→ STATED GOAL: Rewrite everything from the start of the records down to the line containing "scientific name: Passer domesticus" as a numbered list, with blank lines omitted.

→ MATERIAL PROVIDED:
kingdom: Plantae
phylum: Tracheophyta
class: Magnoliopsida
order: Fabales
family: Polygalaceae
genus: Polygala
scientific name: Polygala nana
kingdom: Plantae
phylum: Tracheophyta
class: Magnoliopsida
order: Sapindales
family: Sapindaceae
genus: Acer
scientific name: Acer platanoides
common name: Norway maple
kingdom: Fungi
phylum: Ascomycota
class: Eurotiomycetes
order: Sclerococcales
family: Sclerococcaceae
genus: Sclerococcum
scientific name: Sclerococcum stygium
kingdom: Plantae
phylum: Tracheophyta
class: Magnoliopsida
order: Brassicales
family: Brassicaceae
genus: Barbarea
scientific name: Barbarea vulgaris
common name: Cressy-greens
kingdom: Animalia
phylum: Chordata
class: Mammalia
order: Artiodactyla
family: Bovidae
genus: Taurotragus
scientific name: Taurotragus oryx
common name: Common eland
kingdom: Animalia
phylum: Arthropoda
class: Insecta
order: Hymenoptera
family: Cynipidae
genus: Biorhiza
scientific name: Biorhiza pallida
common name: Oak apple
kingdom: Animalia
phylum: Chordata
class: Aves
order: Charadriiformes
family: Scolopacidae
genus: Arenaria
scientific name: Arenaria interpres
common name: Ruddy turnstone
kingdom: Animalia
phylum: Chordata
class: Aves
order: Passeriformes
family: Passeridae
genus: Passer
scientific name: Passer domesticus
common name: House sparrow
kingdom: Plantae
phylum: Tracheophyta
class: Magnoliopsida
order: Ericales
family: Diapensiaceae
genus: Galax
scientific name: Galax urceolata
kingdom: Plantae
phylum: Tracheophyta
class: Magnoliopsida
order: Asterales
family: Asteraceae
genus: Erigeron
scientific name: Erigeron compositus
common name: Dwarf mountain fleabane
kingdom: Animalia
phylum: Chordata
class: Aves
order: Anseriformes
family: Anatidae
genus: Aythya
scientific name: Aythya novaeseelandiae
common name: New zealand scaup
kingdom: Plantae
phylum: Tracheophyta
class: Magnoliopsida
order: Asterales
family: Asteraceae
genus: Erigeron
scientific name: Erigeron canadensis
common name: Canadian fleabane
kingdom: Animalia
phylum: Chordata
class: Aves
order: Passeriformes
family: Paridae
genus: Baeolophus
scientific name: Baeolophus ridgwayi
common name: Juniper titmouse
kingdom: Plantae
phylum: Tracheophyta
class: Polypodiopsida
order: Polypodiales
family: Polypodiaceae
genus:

→ RESPONSE TO THE TASK:
1. kingdom: Plantae
2. phylum: Tracheophyta
3. class: Magnoliopsida
4. order: Fabales
5. family: Polygalaceae
6. genus: Polygala
7. scientific name: Polygala nana
8. kingdom: Plantae
9. phylum: Tracheophyta
10. class: Magnoliopsida
11. order: Sapindales
12. family: Sapindaceae
13. genus: Acer
14. scientific name: Acer platanoides
15. common name: Norway maple
16. kingdom: Fungi
17. phylum: Ascomycota
18. class: Eurotiomycetes
19. order: Sclerococcales
20. family: Sclerococcaceae
21. genus: Sclerococcum
22. scientific name: Sclerococcum stygium
23. kingdom: Plantae
24. phylum: Tracheophyta
25. class: Magnoliopsida
26. order: Brassicales
27. family: Brassicaceae
28. genus: Barbarea
29. scientific name: Barbarea vulgaris
30. common name: Cressy-greens
31. kingdom: Animalia
32. phylum: Chordata
33. class: Mammalia
34. order: Artiodactyla
35. family: Bovidae
36. genus: Taurotragus
37. scientific name: Taurotragus oryx
38. common name: Common eland
39. kingdom: Animalia
40. phylum: Arthropoda
41. class: Insecta
42. order: Hymenoptera
43. family: Cynipidae
44. genus: Biorhiza
45. scientific name: Biorhiza pallida
46. common name: Oak apple
47. kingdom: Animalia
48. phylum: Chordata
49. class: Aves
50. order: Charadriiformes
51. family: Scolopacidae
52. genus: Arenaria
53. scientific name: Arenaria interpres
54. common name: Ruddy turnstone
55. kingdom: Animalia
56. phylum: Chordata
57. class: Aves
58. order: Passeriformes
59. family: Passeridae
60. genus: Passer
61. scientific name: Passer domesticus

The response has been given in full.